Looks like it could be the latter, that Roger just provides the best SNR.
Because the 61% claim for Roger with Infinio is made on the following Sonova web page:
Phonak elevates sound quality with new Infinio portfolio, introducing a paradigm shift with real-time AI for speech clarity in noise in Audéo Sphere Infinio | Sonova International
Here is the text:
The Infinio Platform powered by the ERA Chip
The Infinio platform offers remarkable improvements in:
-
Exceptional Sound Quality from the first moment: Infinio achieves
- 93% user preference from the first fit compared to leading competitors2
- 45% reduction in listening effort*3
- 21% less fatigue**4
- 61% improvement in speech understanding (when combined with Roger ON) ***5,
But reference 5 is only a 2020 paper showing that the Roger Pen provides a 16% word recognition improvement. The Pen only operates in a fixed omni-directional mode whereas the Roger Select operates in adaptive directional mode and provides a 61% improvement in word recognition.
Intervention The two wireless microphones by Phonak, Roger Pen, and Roger Select used the same digital modulation protocol to transmit the signal to compatible receivers. However, the Roger Pen operated in a fixed omnidirectional mode, whereas the Roger Select operated in an adaptive directional mode.
Conclusions The results suggest that the Roger Select microphone can provide significant benefits in speech recognition in noise over the use of HA/CI alone (61%) and also significant benefits over the use of a Roger Pen (16%) in a simulated group dining experience.
Source of quotes: Thieme E-Journals - Journal of the American Academy of Audiology / Abstract (thieme-connect.de)
Theoretically, though, the Roger Select can be nowhere near as good as the Sphere DNN in filtering out noise, so if there were a way to have the output of the Roger pass through DeepSonic processing, the clarity of speech should get even better. Maybe as others have suggested just above in this thread, the DeepSonic chip only works with input from external mics and there is no way to have it process a streamed source or Roger mic input because those are entirely separate DSP channels?
Edit_Update: I read somewhere in the description of DeepSonic processing that the sound input is broken down into 64 frequencies and each frequency is a complex number, having a frequency (magnitude, probably) component and a phase. The phase is presumably something like a time delay in that frequency between ears. Frequency components that don’t have the same phase as a speaking voice might be more likely candidates for noise reduction processing.

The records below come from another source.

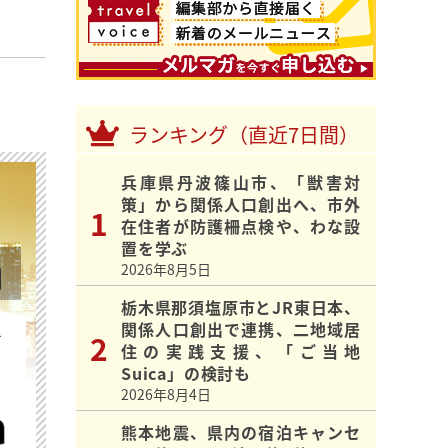
ランキング（直近7日間）
兵庫県丹波篠山市、「獣害対
策」から関係人口創出へ、市外
在住者が防護柵点検や、わな設
置を学ぶ
2026年8月5日
栃木県那須塩原市とJR東日本、
関係人口創出で連携、二地域居
を
住の実践支援、「ご当地
Suica」の検討も
2026年8月4日
熊本地震、県内の宿泊キャンセ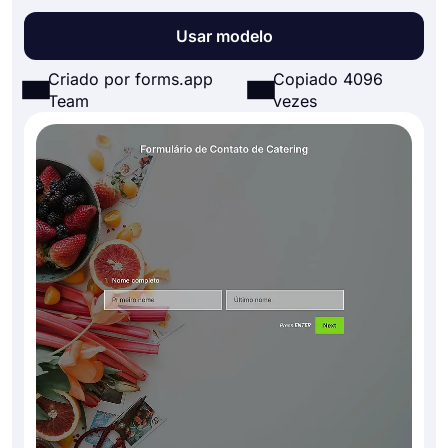
Usar modelo
Criado por forms.app
Copiado 4096
Team
vezes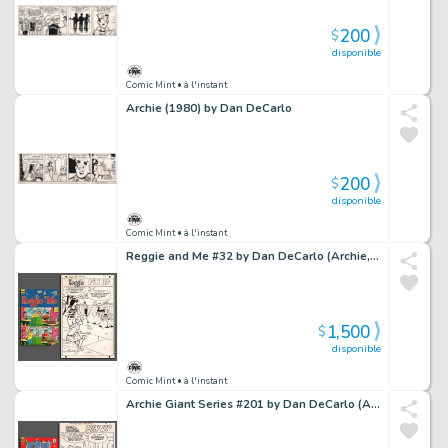
200
$
disponible
Comic Mint
• à l'instant
Archie (1980) by Dan DeCarlo
200
$
disponible
Comic Mint
• à l'instant
Reggie and Me #32 by Dan DeCarlo (Archie, 1968)
1,500
$
disponible
Comic Mint
• à l'instant
Archie Giant Series #201 by Dan DeCarlo (Archie, 1972)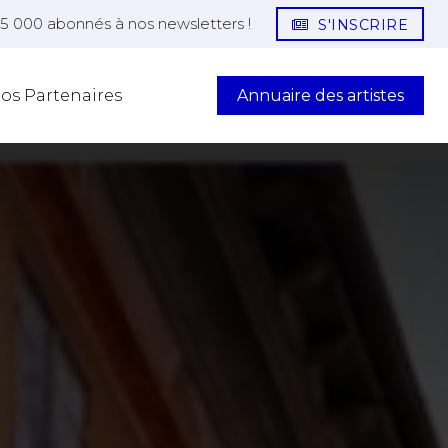
25 000 abonnés à nos newsletters !
S'INSCRIRE
Annuaire des artistes
os Partenaires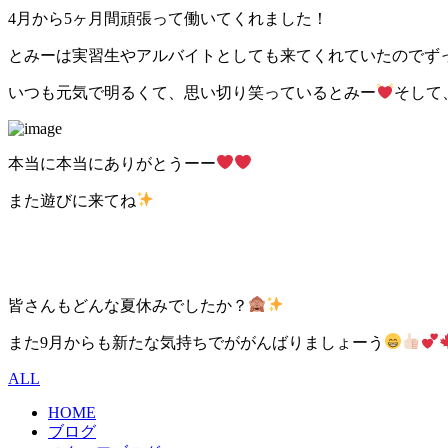
4月から5ヶ月間頑張って働いてくれました！
とみーは実習生やアルバイトとしても来てくれていたのでず
いつも元気で明るくて、思い切り笑っているとみー
そして
本当に本当にありがとうーー
また遊びに来てね
皆さんもどんな夏休みでしたか？
また9月からも新たな気持ちでががんばりましょーう
ALL
HOME
ブログ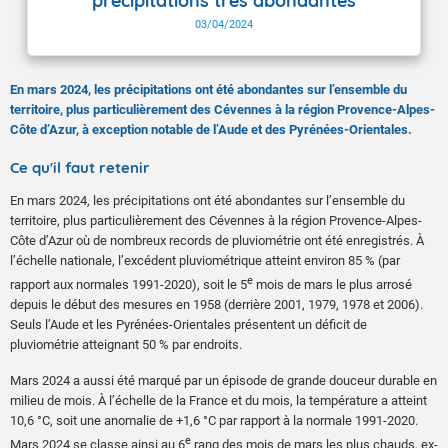
précipitations très abondantes
03/04/2024
En mars 2024, les précipitations ont été abondantes sur l’ensemble du
territoire, plus particulièrement des Cévennes à la région Provence-Alpes-
Côte d’Azur, à exception notable de l’Aude et des Pyrénées-Orientales.
Ce qu'il faut retenir
En mars 2024, les précipitations ont été abondantes sur l’ensemble du
territoire, plus particulièrement des Cévennes à la région Provence-Alpes-
Côte d’Azur où de nombreux records de pluviométrie ont été enregistrés. À
l’échelle nationale, l’excédent pluviométrique atteint environ 85 % (par
e
rapport aux normales 1991-2020), soit le 5
mois de mars le plus arrosé
depuis le début des mesures en 1958 (derrière 2001, 1979, 1978 et 2006).
Seuls l’Aude et les Pyrénées-Orientales présentent un déficit de
pluviométrie atteignant 50 % par endroits.
Mars 2024 a aussi été marqué par un épisode de grande douceur durable en
milieu de mois. À l’échelle de la France et du mois, la température a atteint
10,6 °C, soit une anomalie de +1,6 °C par rapport à la normale 1991-2020.
e
Mars 2024 se classe ainsi au 6
rang des mois de mars les plus chauds, ex-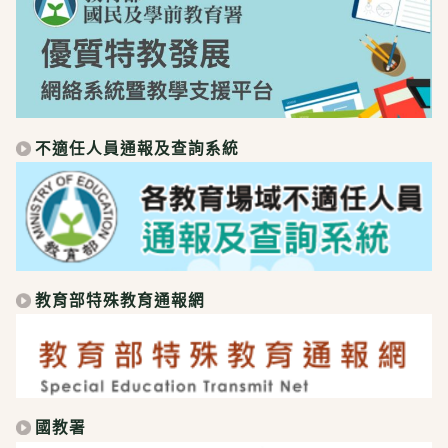
不適任人員通報及查詢系統
教育部特殊教育通報網
國教署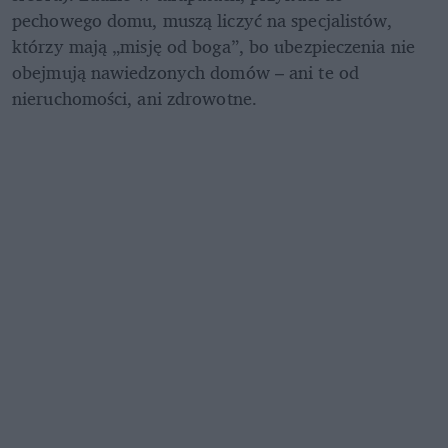
pechowego domu, muszą liczyć na specjalistów, 
którzy mają „misję od boga”, bo ubezpieczenia nie 
obejmują nawiedzonych domów – ani te od 
nieruchomości, ani zdrowotne.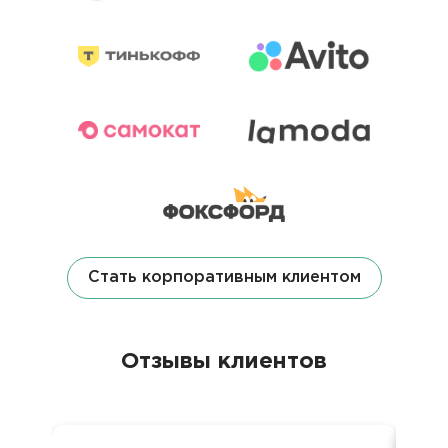
Стать корпоративным клиентом
Отзывы клиентов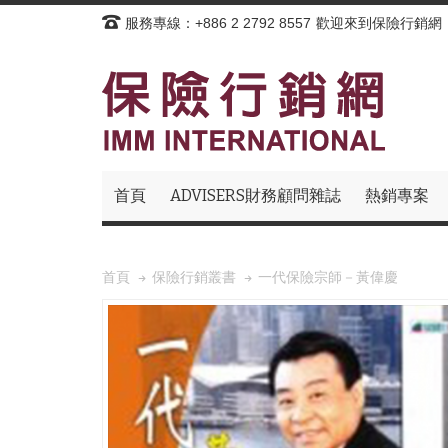
服務專線：+886 2 2792 8557
歡迎來到保險行銷網
首頁
ADVISERS財務顧問雜誌
熱銷專案
一代保險宗師－黃偉慶
首頁
保險行銷叢書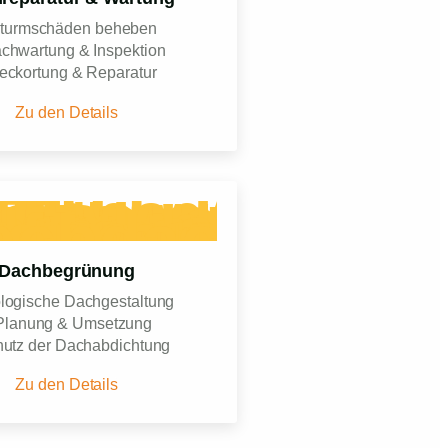
Sturmschäden beheben
chwartung & Inspektion
eckortung & Reparatur
Zu den Details
Dachbegrünung
logische Dachgestaltung
Planung & Umsetzung
hutz der Dachabdichtung
Zu den Details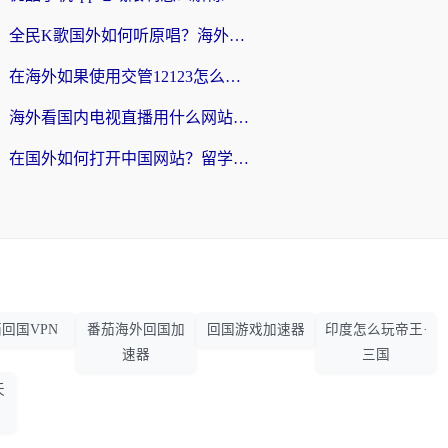
全民K歌国外如何听原唱？海外党亲测有效的回国加速器选择指南
在海外如果使用交管12123怎么处理？留学生亲测有效的回国加速方案
海外看国内电视直播用什么网站比较好？一篇解决你所有追剧难题的实用指南
在国外如何打开中国网站？留学生与海外华人的无缝访问指南
回国VPN
番茄海外回国加
回国游戏加速器
印度怎么玩帝王·
速器
三国
天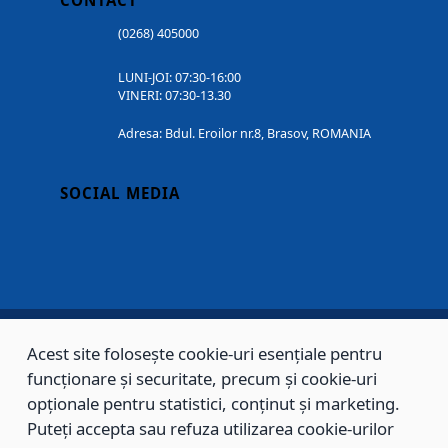
CONTACT
(0268) 405000
LUNI-JOI: 07:30-16:00
VINERI: 07:30-13.30
Adresa: Bdul. Eroilor nr.8, Brasov, ROMANIA
SOCIAL MEDIA
Acest site folosește cookie-uri esențiale pentru
Copyright © 2002 - 2026 - PRIMĂRIA MUNICIPIULUI BRAȘOV, toate drepturile
funcționare și securitate, precum și cookie-uri
rezervate.
opționale pentru statistici, conținut și marketing.
Puteți accepta sau refuza utilizarea cookie-urilor
Sitemap
Contact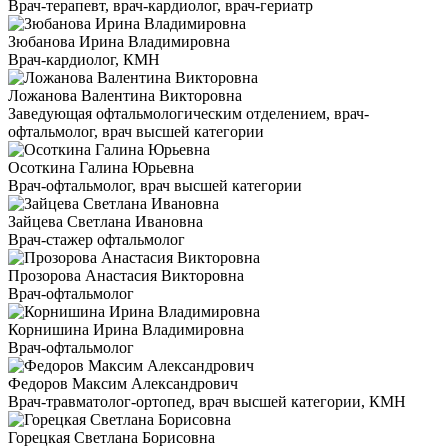
Врач-терапевт, врач-кардиолог, врач-гериатр
Зюбанова Ирина Владимировна
Врач-кардиолог, КМН
Ложанова Валентина Викторовна
Заведующая офтальмологическим отделением, врач-
офтальмолог, врач высшей категории
Осоткина Галина Юрьевна
Врач-офтальмолог, врач высшей категории
Зайцева Светлана Ивановна
Врач-стажер офтальмолог
Прозорова Анастасия Викторовна
Врач-офтальмолог
Корнишина Ирина Владимировна
Врач-офтальмолог
Федоров Максим Александрович
Врач-травматолог-ортопед, врач высшей категории, КМН
Горецкая Светлана Борисовна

So, that might be what’s missing from streamed or Roger input - that it’s missing spatial sound information that allows frequency information from a speaking source to be differentiated from noise coming from other directions. OTH, both streamed audio and Roger On input, IIRC, can be in stereo, but maybe such sources don’t have as much spatial or temporal information as the HA body mics can pick up from external sound sources? Purely speculation on my part as to why no further processing of Roger input might be possible by the DeepSonic chip.